What solution can help us build local businesses – businesses that start, grow and become integral parts of our local communities? Can certain solutions offer more opportunity for local businesses to flourish, helping to return much of the money raised for this work back into the community that is raising it in the first place?
What solution can best improve the local tax and rate base? Both the cities and counties contemplating these questions must recognize that the businesses and jobs created will turn around and pay taxes to the jurisdictions, and become new ratepayers to the utilities. Which solution will help rebuild local coffers as the work progresses?
What solution can help us create jobs for those who desperately need them, and help transform some from seeking public aid to becoming tax-paying members of the community. With the size of the investments we are contemplating, realizing that we may be able to offer an answer to one of the principal questions of the day – good, steady employment – must be foremost in our minds.
What solution can help us improve the local ecology and urban habitat of the urban centers and suburbs where this work will be accomplished? Local ecology can add biodiversity to our cities, improve air and water quality, and simply improve the quality of our day-to-day experience of life.
What solution can help us respond to both the causes and consequences of climate change?

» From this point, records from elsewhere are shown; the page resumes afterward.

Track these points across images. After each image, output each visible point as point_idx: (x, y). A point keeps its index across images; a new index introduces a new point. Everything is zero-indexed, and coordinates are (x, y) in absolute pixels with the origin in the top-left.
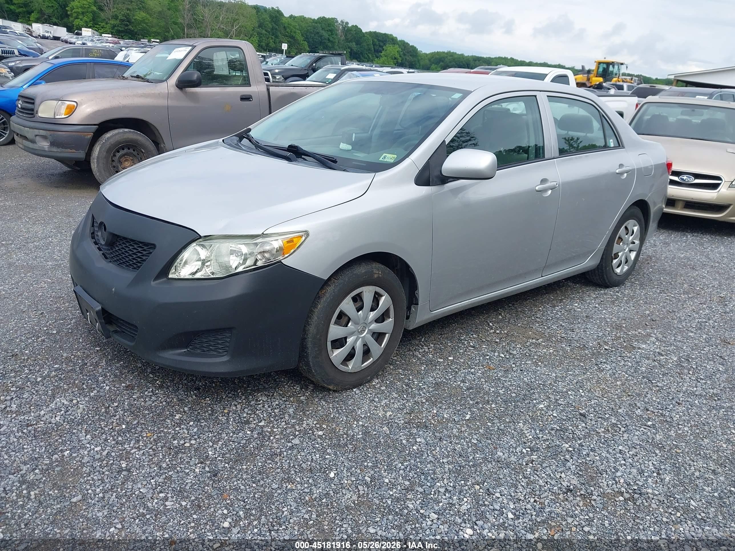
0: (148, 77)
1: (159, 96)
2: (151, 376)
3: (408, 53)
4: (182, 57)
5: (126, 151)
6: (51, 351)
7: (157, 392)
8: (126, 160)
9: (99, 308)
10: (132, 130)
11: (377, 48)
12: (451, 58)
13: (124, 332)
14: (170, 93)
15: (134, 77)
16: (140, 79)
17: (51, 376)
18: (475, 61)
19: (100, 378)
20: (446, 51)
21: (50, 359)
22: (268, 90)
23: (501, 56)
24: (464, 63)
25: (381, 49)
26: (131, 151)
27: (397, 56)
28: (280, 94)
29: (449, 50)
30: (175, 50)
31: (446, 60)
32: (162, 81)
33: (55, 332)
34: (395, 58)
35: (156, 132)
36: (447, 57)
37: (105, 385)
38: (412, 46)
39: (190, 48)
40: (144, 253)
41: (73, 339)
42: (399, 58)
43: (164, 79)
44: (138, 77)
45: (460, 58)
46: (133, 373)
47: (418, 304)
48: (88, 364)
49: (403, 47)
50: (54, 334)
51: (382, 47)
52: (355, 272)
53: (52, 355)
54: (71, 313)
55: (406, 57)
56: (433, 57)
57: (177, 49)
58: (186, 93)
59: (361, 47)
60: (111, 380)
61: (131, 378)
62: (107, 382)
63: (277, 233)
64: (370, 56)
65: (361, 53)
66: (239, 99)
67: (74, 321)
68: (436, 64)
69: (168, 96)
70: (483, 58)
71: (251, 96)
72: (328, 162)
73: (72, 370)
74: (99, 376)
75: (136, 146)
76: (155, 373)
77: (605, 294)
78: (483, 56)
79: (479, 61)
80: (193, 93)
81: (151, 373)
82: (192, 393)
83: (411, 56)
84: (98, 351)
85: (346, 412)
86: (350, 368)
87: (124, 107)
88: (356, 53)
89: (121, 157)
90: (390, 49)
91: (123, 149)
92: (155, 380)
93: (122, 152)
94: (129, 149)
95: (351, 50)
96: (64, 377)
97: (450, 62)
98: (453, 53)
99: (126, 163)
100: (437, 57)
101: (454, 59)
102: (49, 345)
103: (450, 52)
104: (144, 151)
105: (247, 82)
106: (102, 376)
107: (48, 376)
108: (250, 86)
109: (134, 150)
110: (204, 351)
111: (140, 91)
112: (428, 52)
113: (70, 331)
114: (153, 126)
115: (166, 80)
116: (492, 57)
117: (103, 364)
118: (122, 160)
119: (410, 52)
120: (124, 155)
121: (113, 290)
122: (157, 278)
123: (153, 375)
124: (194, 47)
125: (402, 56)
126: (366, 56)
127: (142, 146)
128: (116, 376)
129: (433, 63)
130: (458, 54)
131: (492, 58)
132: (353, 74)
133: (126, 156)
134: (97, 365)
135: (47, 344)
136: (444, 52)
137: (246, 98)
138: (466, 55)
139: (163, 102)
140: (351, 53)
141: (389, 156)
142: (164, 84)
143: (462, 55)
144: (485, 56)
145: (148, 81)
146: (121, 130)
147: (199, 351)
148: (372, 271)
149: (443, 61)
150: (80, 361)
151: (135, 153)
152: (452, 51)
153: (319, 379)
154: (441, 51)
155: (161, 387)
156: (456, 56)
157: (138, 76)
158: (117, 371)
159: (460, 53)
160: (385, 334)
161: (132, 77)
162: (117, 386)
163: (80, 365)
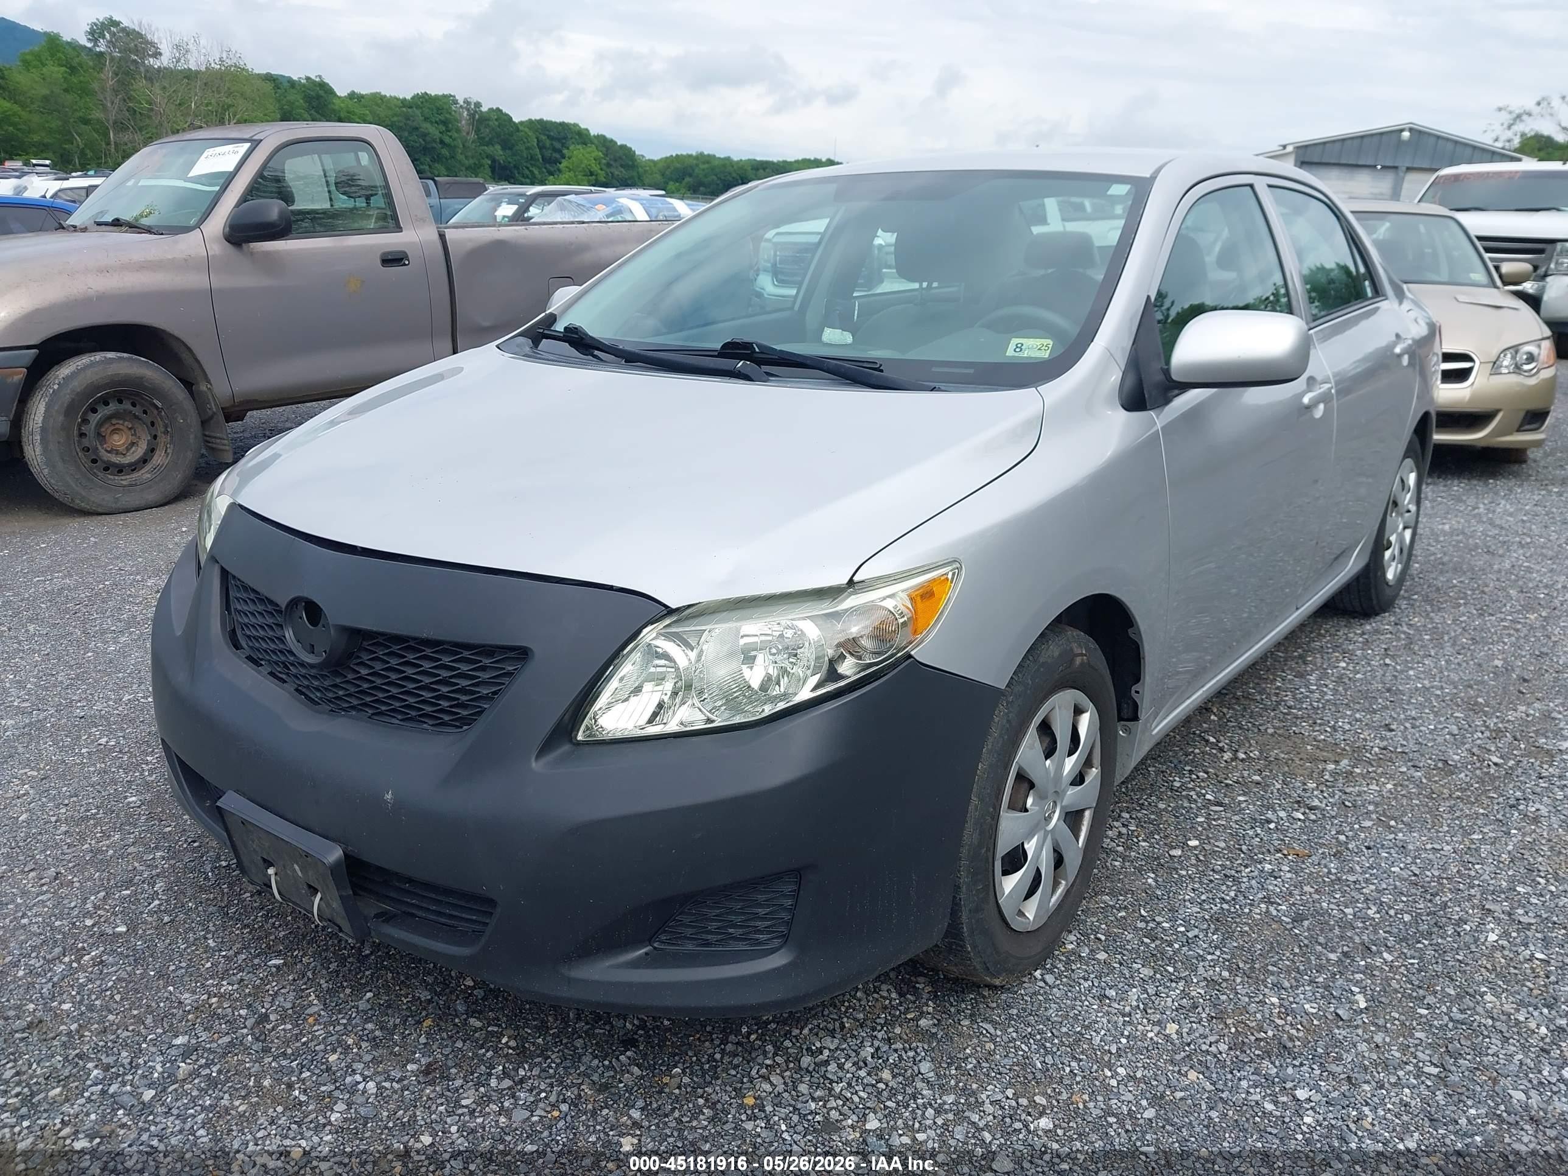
0: (145, 222)
1: (185, 264)
2: (475, 1022)
3: (615, 161)
4: (231, 168)
5: (113, 407)
6: (137, 991)
7: (522, 1072)
8: (115, 431)
9: (334, 854)
10: (125, 355)
11: (548, 153)
12: (706, 166)
13: (413, 915)
14: (213, 256)
15: (106, 224)
16: (124, 229)
17: (181, 1076)
18: (757, 169)
19: (333, 1058)
20: (694, 154)
21: (149, 1020)
22: (442, 236)
23: (808, 157)
24: (734, 175)
25: (557, 156)
26: (127, 405)
27: (595, 168)
28: (470, 246)
29: (700, 151)
30: (205, 154)
31: (696, 171)
32: (187, 229)
33: (122, 929)
34: (592, 174)
35: (185, 356)
36: (697, 165)
37: (358, 1078)
38: (623, 147)
39: (247, 145)
40: (485, 676)
41: (186, 940)
42: (599, 171)
43: (192, 222)
44: (117, 223)
45: (724, 166)
46: (419, 1022)
47: (1136, 718)
48: (272, 1017)
49: (604, 149)
50: (120, 934)
51: (560, 151)
52: (1042, 660)
53: (149, 1006)
54: (141, 860)
55: (613, 170)
56: (669, 167)
57: (210, 151)
58: (252, 254)
59: (514, 155)
60: (367, 1058)
61: (423, 1040)
62: (359, 1066)
63: (889, 576)
64: (536, 172)
65: (515, 166)
66: (379, 262)
67: (159, 886)
68: (677, 181)
69: (209, 264)
70: (772, 163)
71: (405, 253)
72: (871, 375)
73: (231, 1044)
74: (325, 1051)
75: (138, 394)
76: (480, 1012)
77: (1377, 631)
78: (770, 159)
79: (764, 169)
80: (267, 254)
81: (471, 1013)
82: (622, 1058)
83: (622, 166)
84: (278, 967)
85: (1062, 1044)
86: (1031, 918)
87: (102, 298)
88: (504, 168)
89: (100, 424)
90: (577, 153)
91: (106, 404)
92: (492, 1033)
93: (103, 411)
94: (120, 402)
95: (494, 161)
96: (219, 1072)
97: (706, 176)
98: (709, 155)
99: (116, 437)
100: (678, 165)
101: (713, 169)
102: (124, 975)
103: (702, 154)
104: (159, 404)
105: (390, 221)
106: (334, 1051)
107: (170, 1077)
108: (398, 228)
109: (134, 405)
110: (708, 944)
111: (137, 256)
112: (656, 157)
113: (166, 919)
114: (177, 339)
115: (198, 226)
116: (789, 160)
117: (315, 1009)
118: (106, 429)
119: (620, 158)
120: (109, 418)
121: (389, 796)
122: (546, 747)
123: (478, 1019)
124: (255, 143)
125: (604, 167)
126: (528, 173)
127: (157, 392)
128: (375, 1043)
129: (671, 179)
130: (719, 158)
131: (791, 162)
132: (570, 201)
133: (114, 421)
134: (297, 1015)
135: (116, 971)
136: (690, 156)
137: (394, 260)
138: (735, 158)
139: (197, 280)
140: (493, 168)
141: (1028, 342)
142: (195, 235)
143: (728, 159)
144: (775, 160)
145: (149, 230)
146: (98, 356)
147: (690, 947)
148: (1072, 649)
149: (690, 175)
150: (243, 1012)
151: (137, 411)
152: (706, 153)
153: (978, 967)
154: (684, 153)
155: (523, 1054)
156: (716, 163)
157: (118, 220)
158: (370, 1026)
159: (722, 156)
160: (1083, 811)
161: (99, 224)
162: (396, 1074)
163: (249, 1023)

Are there steps that we can take that reduce our generation of greenhouse gases, and also mitigate the challenges associated with more extreme weather that climate change predicts – and that we seem already to be experiencing?
What solution can help deliver us cleaner air? Many health ailments are connected to air that is not clean enough at both the ground level, and as a result of smog that comes to us from power plants farther away? Can solutions we consider reduce our reliance on power that generates smog from afar, and perhaps help improve the quality of the air we breathe all around us?
What solution can help respond to challenges to water quality and water quantity? How can we both improve the quality of the water flowing in our water bodies, and also manage the extremes of drought and floods that beset us with grave environmental and economic consequences?
I have been very open in my assertion that a green strategy, which requires work done by local workers, often undertaken by local firms, improving the local landscape to improve water quality and quantity, must be a principal element of any solution to manage combined sewage. Think to yourself about each of the questions I ask above, and review in your mind how the various options will perform. I believe the answer in this context becomes nearly self-evident.
By the way, I also think that the most likely answer in every case will be a hybrid solution – we will need solutions that combine (yes, that word again – but in a good context now!) the best attributes of gray and green infrastructure. That is what we plan for the District of Columbia – but that is for a later post!
In my view, every great city is defined by its relationship to water. Pittsburgh, the city of three rivers, is one such city – and a great one in my estimation. Pittsburgh, like so many others, faces making a decision that will impact people that will someday walk its streets, yet today are not even born. I am honored to have been included in the conversation about what should be done – and hope that the Pittsburgh region embraces the ideas put forth by Pittsburgh United and selects a path that is green first, then grey too, to make sure the region and its people prosper and grow even more healthy in the long decades ahead.